The next major contact took place on 2 December 1966, when a US resupply convoy of the 11th Armored Cavalry Regiment (11th ACR) was attacked by the 275th Regiment south of Gia Ray. In this battle, the U.S. forces involved claimed to have killed at least 99 VC soldiers, while a sergeant from the 27th Engineer Battalion was killed and 22 were wounded in the 11th ACR.

During the start of the Tet Offensive, the 274th and 275th Regiments of the 5th Division took part in the attacks on Bien Hoa, northeast of Saigon on 18 February 1968.
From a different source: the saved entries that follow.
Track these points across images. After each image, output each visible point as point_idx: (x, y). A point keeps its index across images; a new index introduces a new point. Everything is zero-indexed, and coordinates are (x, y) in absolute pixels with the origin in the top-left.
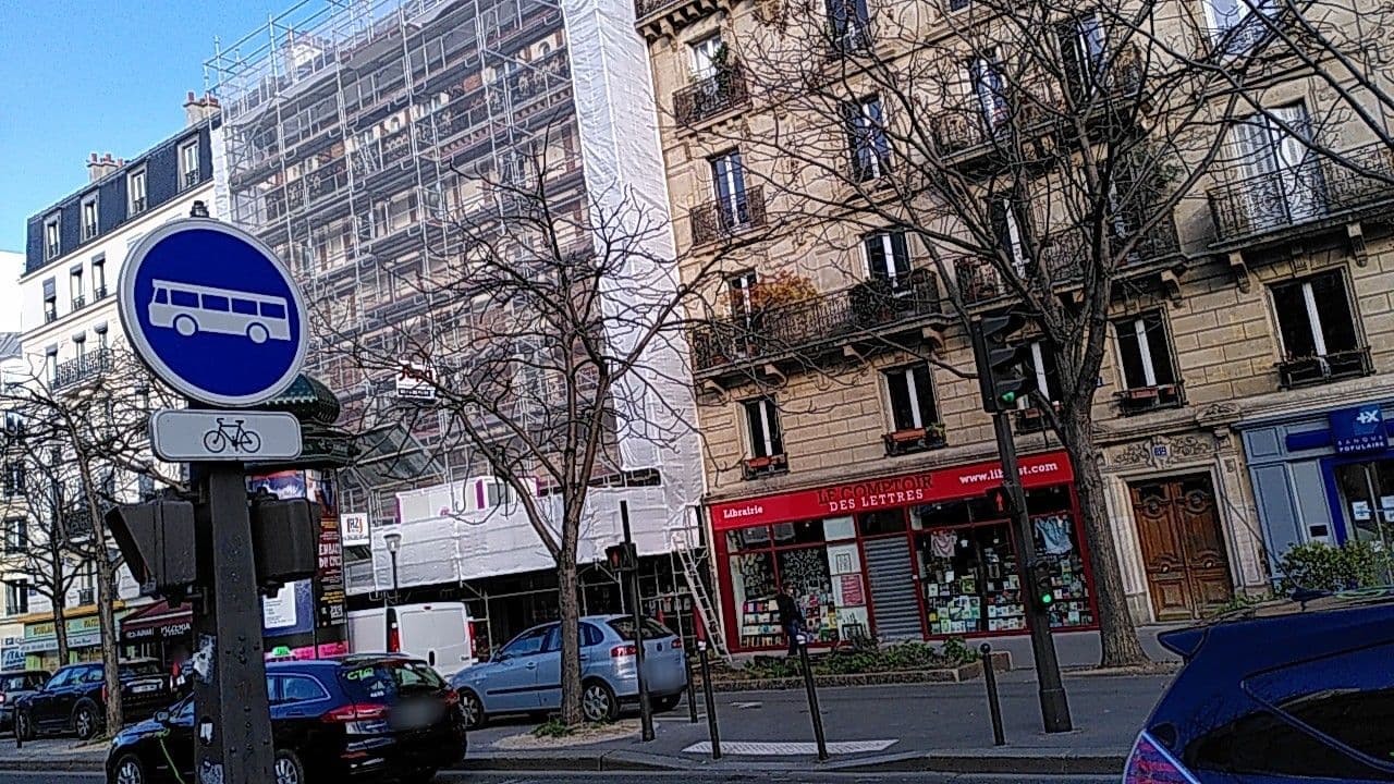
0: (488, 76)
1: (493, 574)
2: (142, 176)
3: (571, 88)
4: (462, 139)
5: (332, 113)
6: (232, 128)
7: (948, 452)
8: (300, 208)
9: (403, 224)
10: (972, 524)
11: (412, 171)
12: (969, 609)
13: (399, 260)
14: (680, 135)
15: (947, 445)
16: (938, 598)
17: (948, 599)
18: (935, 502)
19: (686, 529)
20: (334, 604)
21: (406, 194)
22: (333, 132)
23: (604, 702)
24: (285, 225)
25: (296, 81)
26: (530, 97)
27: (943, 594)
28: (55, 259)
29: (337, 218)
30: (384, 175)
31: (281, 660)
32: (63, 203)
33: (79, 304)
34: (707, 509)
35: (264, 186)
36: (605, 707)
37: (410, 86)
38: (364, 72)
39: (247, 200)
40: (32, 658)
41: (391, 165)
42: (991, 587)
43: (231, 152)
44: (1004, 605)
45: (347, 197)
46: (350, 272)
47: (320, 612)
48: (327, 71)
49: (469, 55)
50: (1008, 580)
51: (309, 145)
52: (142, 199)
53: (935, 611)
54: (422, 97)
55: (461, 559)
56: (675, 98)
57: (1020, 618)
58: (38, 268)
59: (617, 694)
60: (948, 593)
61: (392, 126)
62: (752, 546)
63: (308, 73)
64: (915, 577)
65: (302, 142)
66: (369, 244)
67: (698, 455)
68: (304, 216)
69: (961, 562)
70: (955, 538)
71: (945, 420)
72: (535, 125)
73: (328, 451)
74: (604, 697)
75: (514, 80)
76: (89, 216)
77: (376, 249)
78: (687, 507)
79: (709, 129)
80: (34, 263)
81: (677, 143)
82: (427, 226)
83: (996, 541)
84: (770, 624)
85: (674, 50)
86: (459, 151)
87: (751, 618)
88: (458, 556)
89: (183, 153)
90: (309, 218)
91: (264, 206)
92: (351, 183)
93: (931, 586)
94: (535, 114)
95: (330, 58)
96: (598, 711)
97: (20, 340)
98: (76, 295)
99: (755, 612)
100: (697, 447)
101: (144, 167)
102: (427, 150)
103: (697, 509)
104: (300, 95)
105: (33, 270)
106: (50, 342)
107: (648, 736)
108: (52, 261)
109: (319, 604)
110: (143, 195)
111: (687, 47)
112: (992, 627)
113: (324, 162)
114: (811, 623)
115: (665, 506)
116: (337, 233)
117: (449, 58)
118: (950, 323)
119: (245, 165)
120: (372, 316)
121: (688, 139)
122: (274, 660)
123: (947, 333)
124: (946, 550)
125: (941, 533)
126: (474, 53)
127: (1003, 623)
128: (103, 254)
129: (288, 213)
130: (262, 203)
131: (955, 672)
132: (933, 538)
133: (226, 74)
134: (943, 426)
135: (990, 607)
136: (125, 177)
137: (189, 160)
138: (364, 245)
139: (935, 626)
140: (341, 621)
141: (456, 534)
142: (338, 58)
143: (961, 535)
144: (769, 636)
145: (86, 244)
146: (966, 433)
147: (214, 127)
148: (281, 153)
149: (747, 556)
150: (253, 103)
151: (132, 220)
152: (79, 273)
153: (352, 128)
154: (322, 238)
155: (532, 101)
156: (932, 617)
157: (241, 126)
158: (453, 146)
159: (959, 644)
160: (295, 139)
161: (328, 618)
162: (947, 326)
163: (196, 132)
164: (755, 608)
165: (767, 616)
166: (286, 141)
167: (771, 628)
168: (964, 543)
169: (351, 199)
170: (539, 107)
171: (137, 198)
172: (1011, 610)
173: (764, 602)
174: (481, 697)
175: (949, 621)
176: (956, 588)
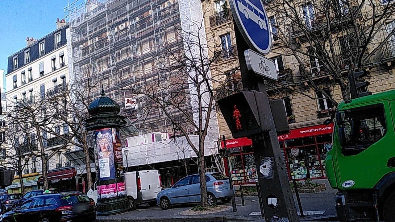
0: (151, 12)
1: (158, 162)
2: (43, 44)
3: (179, 14)
4: (143, 31)
5: (104, 23)
6: (73, 28)
7: (296, 124)
8: (93, 52)
9: (124, 57)
10: (304, 145)
11: (128, 40)
12: (303, 171)
13: (123, 68)
14: (211, 29)
15: (296, 122)
16: (293, 168)
17: (297, 168)
18: (292, 139)
19: (215, 148)
20: (121, 170)
21: (125, 48)
22: (104, 29)
23: (212, 200)
24: (89, 57)
25: (92, 14)
26: (165, 18)
27: (295, 167)
28: (17, 69)
29: (104, 56)
30: (120, 42)
31: (47, 194)
32: (19, 52)
33: (24, 83)
34: (220, 142)
35: (81, 46)
36: (212, 201)
37: (128, 15)
38: (113, 11)
39: (76, 50)
40: (10, 190)
41: (122, 39)
42: (310, 164)
43: (72, 36)
44: (314, 170)
45: (109, 48)
46: (108, 72)
47: (117, 173)
48: (102, 10)
49: (147, 5)
50: (315, 162)
51: (97, 33)
52: (43, 51)
53: (293, 172)
54: (132, 18)
55: (148, 158)
56: (210, 18)
57: (320, 174)
58: (11, 72)
59: (216, 197)
60: (296, 167)
61: (121, 28)
62: (233, 153)
63: (95, 12)
64: (286, 162)
65: (94, 32)
66: (115, 63)
67: (217, 126)
68: (95, 55)
69: (300, 157)
70: (299, 150)
71: (295, 114)
72: (167, 26)
73: (119, 122)
74: (212, 198)
75: (160, 13)
76: (27, 56)
77: (117, 64)
78: (215, 141)
79: (220, 27)
80: (10, 70)
81: (210, 31)
82: (133, 57)
83: (312, 151)
84: (241, 177)
85: (210, 4)
86: (143, 35)
87: (234, 175)
88: (147, 157)
89: (56, 37)
90: (96, 55)
91: (81, 52)
92: (110, 44)
93: (291, 165)
94: (166, 23)
95: (103, 6)
96: (210, 203)
97: (6, 94)
98: (23, 80)
99: (235, 173)
100: (217, 123)
101: (44, 41)
102: (133, 34)
103: (217, 142)
104: (93, 18)
105: (10, 73)
106: (15, 95)
107: (235, 210)
108: (16, 70)
109: (117, 170)
110: (44, 49)
111: (214, 3)
112: (311, 177)
113: (100, 39)
114: (253, 176)
115: (209, 141)
116: (104, 60)
117: (141, 6)
118: (296, 85)
119: (76, 40)
120: (116, 85)
121: (214, 30)
122: (45, 194)
123: (295, 88)
124: (296, 153)
125: (294, 148)
126: (149, 4)
127: (315, 175)
128: (31, 67)
129: (90, 54)
130: (81, 51)
131: (314, 189)
132: (292, 150)
133: (71, 12)
134: (295, 116)
135: (310, 171)
136: (38, 44)
137: (58, 39)
138: (113, 63)
139: (293, 177)
140: (123, 176)
141: (146, 150)
142: (106, 6)
143: (300, 149)
144: (240, 180)
145: (26, 64)
146: (302, 118)
147: (67, 28)
148: (88, 35)
149: (232, 156)
150: (78, 21)
151: (40, 57)
152: (24, 73)
153: (110, 28)
154: (99, 62)
155: (165, 19)
156: (292, 174)
157: (75, 28)
158: (140, 33)
159: (310, 181)
160: (92, 31)
161: (119, 174)
162: (296, 86)
163: (60, 30)
164: (235, 172)
165: (239, 174)
166: (89, 32)
167: (241, 178)
168: (302, 151)
169: (109, 49)
170: (168, 21)
171: (42, 51)
172: (317, 171)
173: (238, 170)
174: (170, 199)
175: (297, 175)
176: (299, 165)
The 275th Regiment took later part in the attack on Svay Rieng city in Cambodia on 11 August 1974.

In November 2006, Australian Prime Minister John Howard paid respect to the Vietnamese authorities, laying a wreath at the Go Cat Military Cemetery in Ba Ria-Vung Tau Province where some 2000 PAVN/VC combatants (mainly 5th and 9th Division soldiers) are buried.

In 2010, as part of Operation Wandering Souls, Bob Hall and Derrill de Heer, both Vietnam veterans who are now academics at the University of New South Wales and the Australian Defence Force Academy, presented to the Veterans Association of Ba Ria-Vung Tau province, a list containing the full names, ranks and unit numbers of 535 Vietnamese soldiers buried by Australians in the province.